- [Task description] Every line below that has the string "Section" needs to be copied.
++++++++
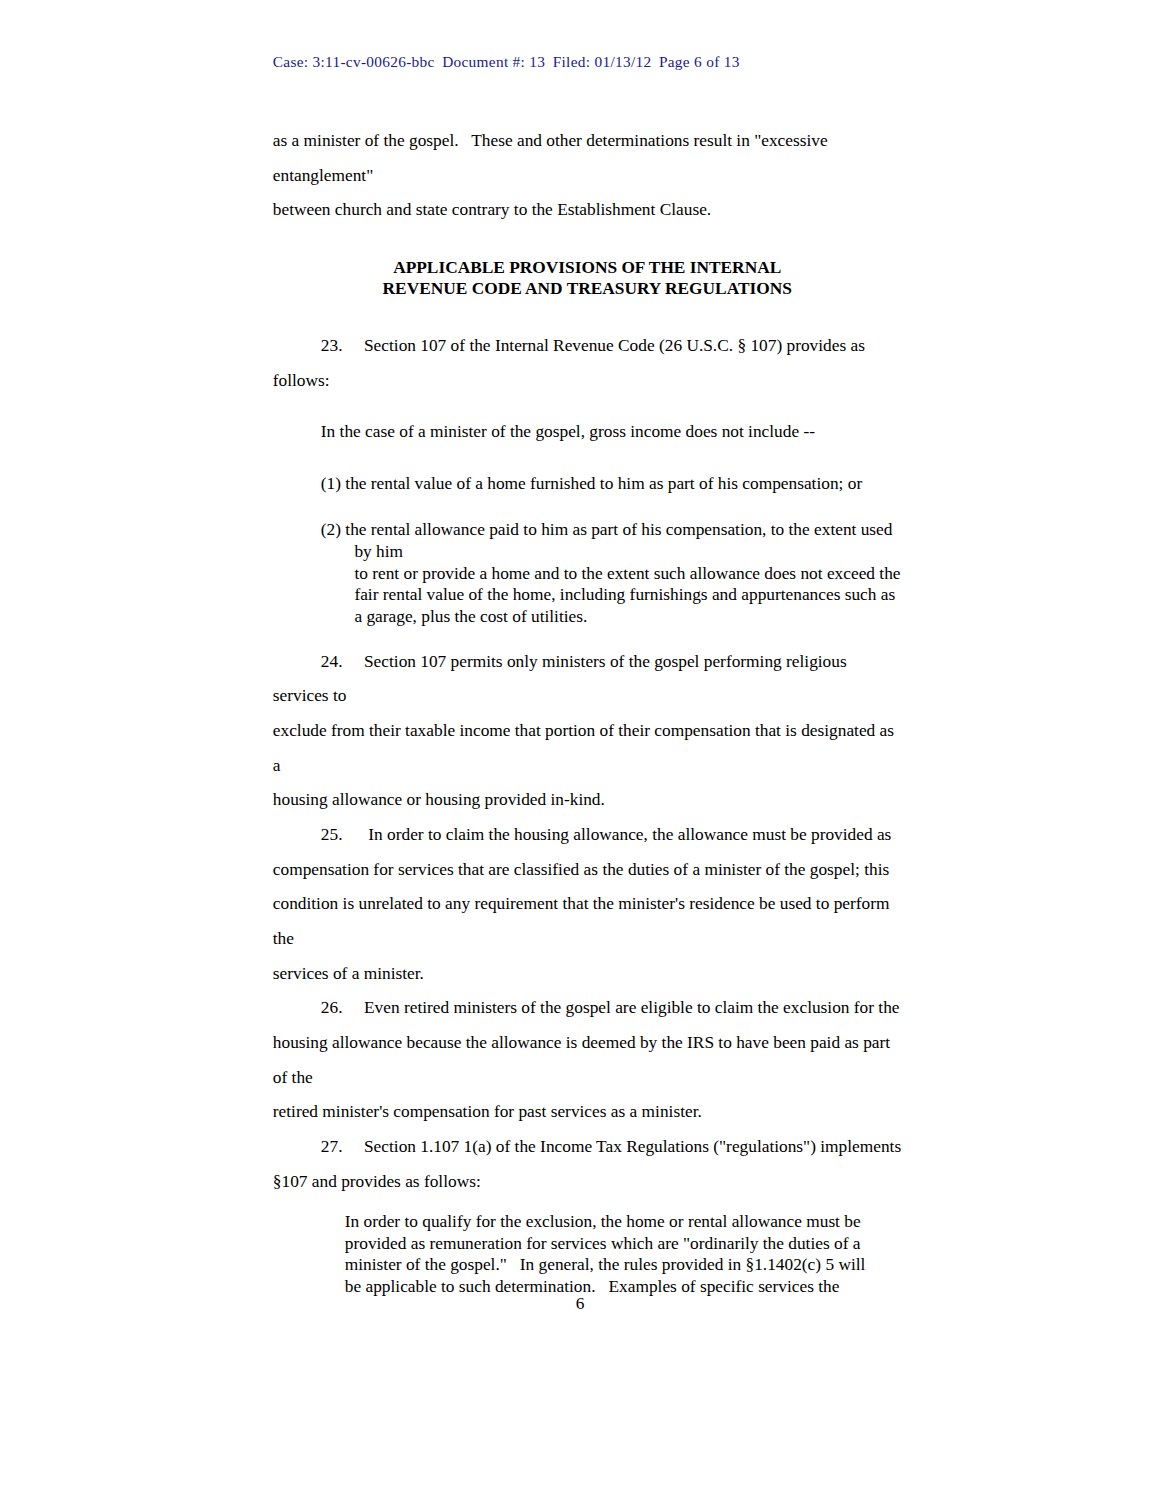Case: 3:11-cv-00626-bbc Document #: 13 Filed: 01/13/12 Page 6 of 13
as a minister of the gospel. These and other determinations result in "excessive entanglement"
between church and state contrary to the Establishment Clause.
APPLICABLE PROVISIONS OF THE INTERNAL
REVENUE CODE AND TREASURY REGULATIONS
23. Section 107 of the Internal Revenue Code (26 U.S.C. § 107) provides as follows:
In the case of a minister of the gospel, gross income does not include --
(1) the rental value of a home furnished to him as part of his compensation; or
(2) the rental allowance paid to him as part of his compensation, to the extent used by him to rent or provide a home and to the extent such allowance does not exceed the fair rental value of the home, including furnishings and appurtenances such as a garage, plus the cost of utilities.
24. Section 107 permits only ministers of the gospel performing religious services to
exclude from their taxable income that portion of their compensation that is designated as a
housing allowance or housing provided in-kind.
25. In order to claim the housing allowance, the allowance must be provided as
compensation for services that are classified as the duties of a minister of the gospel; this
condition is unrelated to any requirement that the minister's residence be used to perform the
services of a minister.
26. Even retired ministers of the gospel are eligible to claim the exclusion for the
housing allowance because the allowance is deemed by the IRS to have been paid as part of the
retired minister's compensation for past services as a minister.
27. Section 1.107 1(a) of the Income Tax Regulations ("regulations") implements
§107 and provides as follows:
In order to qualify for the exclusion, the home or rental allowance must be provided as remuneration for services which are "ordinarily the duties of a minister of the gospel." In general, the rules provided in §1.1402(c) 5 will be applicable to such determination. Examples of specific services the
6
++++++++
- [Output for this task]
23. Section 107 of the Internal Revenue Code (26 U.S.C. § 107) provides as follows:
24. Section 107 permits only ministers of the gospel performing religious services to
27. Section 1.107 1(a) of the Income Tax Regulations ("regulations") implements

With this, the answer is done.